Certaines d’entre elles forment des colliers particuliers, caractérisés par une alternance de perles simples et de perles avec une protubérance, dites « à ailettes », un ornement représentatif de l’âge du cuivre, typique de la France et découvert en Italie pour la première fois.
Cela suggère l’existence d’échanges et de relations entre les populations de la vallée de l’Argentina et celles du sud de la France.
D’autres recherches ont permis de mettre au jour des pendentifs en pierre et en os de sanglier, d’autres perles et ossements humains, portant à 12 le nombre d’individus enterrés dans la grotte.
Les fouilles « Gentile » ont permis de découvrir des dalles de pierre aux motifs simples, peut-être utilisées comme pierres tombales, une petite hache en pierre verte, une pointe en pierre et un fermoir.
L’absence de poteries, révélatrices de l’existence d’un habitat, est significative.
Toutes les découvertes ont donc confirmé les hypothèses de Mary Grace Crowfoot : la Tana Bertrand était utilisée comme lieu de sépulture et les objets trouvés proviennent de plusieurs trousseaux funéraires laissés aux défunts.

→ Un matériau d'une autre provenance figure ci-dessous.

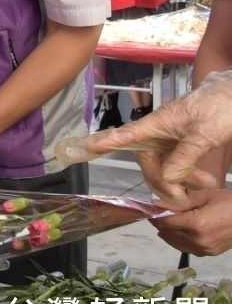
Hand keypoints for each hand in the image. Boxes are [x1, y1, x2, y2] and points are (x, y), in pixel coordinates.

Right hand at [83, 71, 231, 201]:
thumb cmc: (220, 107)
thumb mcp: (205, 133)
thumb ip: (185, 155)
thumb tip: (166, 178)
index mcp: (158, 123)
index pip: (126, 135)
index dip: (106, 143)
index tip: (86, 148)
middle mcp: (159, 133)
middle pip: (148, 162)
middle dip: (162, 181)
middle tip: (181, 196)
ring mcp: (170, 140)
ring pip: (164, 166)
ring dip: (180, 180)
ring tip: (206, 183)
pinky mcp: (182, 145)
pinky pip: (176, 165)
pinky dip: (187, 176)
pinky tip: (203, 181)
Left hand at [151, 189, 231, 255]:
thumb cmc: (229, 202)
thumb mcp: (203, 196)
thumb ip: (179, 202)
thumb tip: (155, 204)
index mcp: (196, 225)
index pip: (165, 222)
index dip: (155, 216)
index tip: (150, 209)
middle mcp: (198, 240)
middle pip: (169, 233)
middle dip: (160, 223)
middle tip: (158, 213)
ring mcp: (204, 249)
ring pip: (176, 243)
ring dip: (168, 233)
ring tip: (166, 222)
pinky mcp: (210, 253)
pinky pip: (187, 248)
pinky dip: (179, 241)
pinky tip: (178, 232)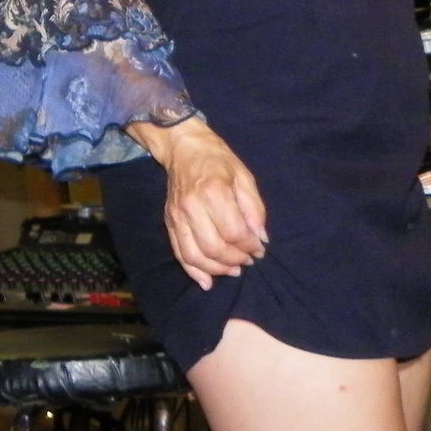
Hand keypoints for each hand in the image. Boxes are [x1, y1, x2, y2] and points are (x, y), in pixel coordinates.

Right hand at [130, 117, 268, 291]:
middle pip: (214, 247)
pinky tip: (208, 282)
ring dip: (217, 269)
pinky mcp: (169, 223)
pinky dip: (193, 271)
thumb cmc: (218, 160)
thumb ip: (254, 208)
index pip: (234, 232)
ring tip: (233, 270)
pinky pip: (180, 254)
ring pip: (195, 255)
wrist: (184, 148)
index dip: (249, 246)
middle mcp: (192, 207)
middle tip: (248, 261)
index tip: (259, 249)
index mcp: (214, 192)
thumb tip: (261, 238)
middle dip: (235, 260)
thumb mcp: (244, 177)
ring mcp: (178, 216)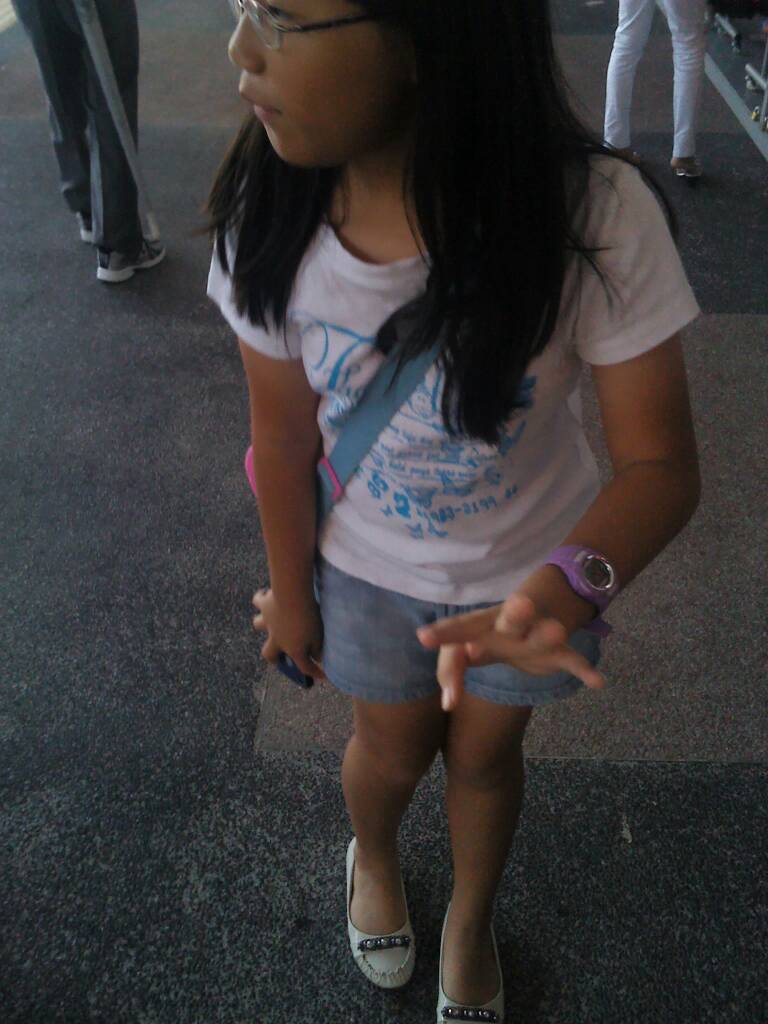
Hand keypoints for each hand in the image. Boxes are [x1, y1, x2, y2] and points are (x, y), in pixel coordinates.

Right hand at [251, 587, 325, 680]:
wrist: (292, 597)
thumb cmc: (308, 618)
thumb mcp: (319, 637)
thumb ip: (317, 649)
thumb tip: (318, 658)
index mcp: (293, 649)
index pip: (304, 667)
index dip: (314, 673)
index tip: (324, 676)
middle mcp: (276, 638)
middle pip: (269, 654)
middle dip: (274, 657)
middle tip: (280, 654)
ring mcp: (268, 621)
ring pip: (258, 626)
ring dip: (262, 624)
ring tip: (269, 620)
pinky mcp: (264, 604)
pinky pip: (258, 601)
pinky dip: (260, 598)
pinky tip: (264, 595)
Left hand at [416, 593, 604, 711]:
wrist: (544, 603)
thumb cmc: (494, 632)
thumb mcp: (471, 644)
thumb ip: (452, 669)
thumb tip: (448, 703)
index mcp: (483, 622)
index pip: (462, 625)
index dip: (445, 633)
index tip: (423, 637)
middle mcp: (511, 623)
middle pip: (511, 618)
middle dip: (516, 614)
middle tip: (518, 604)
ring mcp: (537, 634)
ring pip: (543, 634)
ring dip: (548, 634)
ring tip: (557, 630)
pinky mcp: (558, 650)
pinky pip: (572, 659)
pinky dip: (583, 669)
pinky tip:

Les sépultures ont été endommagées et dérangées par la suite, aucune d’entre elles n’a pu être conservée intacte.
Selon une hypothèse plausible, avancée par Gentile, les ossements auraient été déplacés sur les côtés de la grotte pour faire place à d’autres sépultures, mais de nouveaux éléments pourraient encore apparaître. Selon les recherches les plus récentes, basées sur les écrits et les dessins d’Angelo Saglietto, il semble possible de reconstituer la position d’origine d’au moins une sépulture.
Lieu de conservation des découvertes
Lorsque j’ai trouvé les restes humains dans la Tana Bertrand, l’institution muséale de référence dans la région d’Imperia était le musée Bicknell de Bordighera.
C’est donc assez spontanément que j’ai fait don à ce musée des ossements humains qui se trouvaient dans la grotte.
Dès leur découverte, les objets de la Tana Bertrand ont été dispersés.
En l’absence d’une loi de protection du patrimoine national, de nombreuses pièces ont été rapportées en Angleterre par Crowfoot elle-même : deux colliers de perles en stéatite et en os, des pendentifs et des pointes en os.
Restées dans la famille pendant plusieurs décennies, elles ont ensuite été données après la mort de Molly à l’Ashmolean Museum d’Oxford, où travaille Joan, la cadette des Crowfoot et
où elles sont encore conservéesà ce jour.
D’après le récit de Mary Crowfoot, nous savons qu’elle a fait don des restes humains trouvés lors de ses fouilles au musée Bicknell de Bordighera, auxquels s’ajoute le don d’un collier de perles à ailettes en 1948.
Par la suite, le musée Bicknell a prêté l’ensemble de la collection au Musée civique de San Remo, géré par l’Institut international d’études ligures, où elle est encore exposée aujourd’hui.
D’autres perles simples et à ailettes provenant des fouilles ont rejoint les collections de l’université de Gênes, tandis que le collier de perles à ailettes le plus important est conservé au musée Pigorini de Rome après avoir été acheté en 1935 par le nouveau directeur Pietro Barocelli.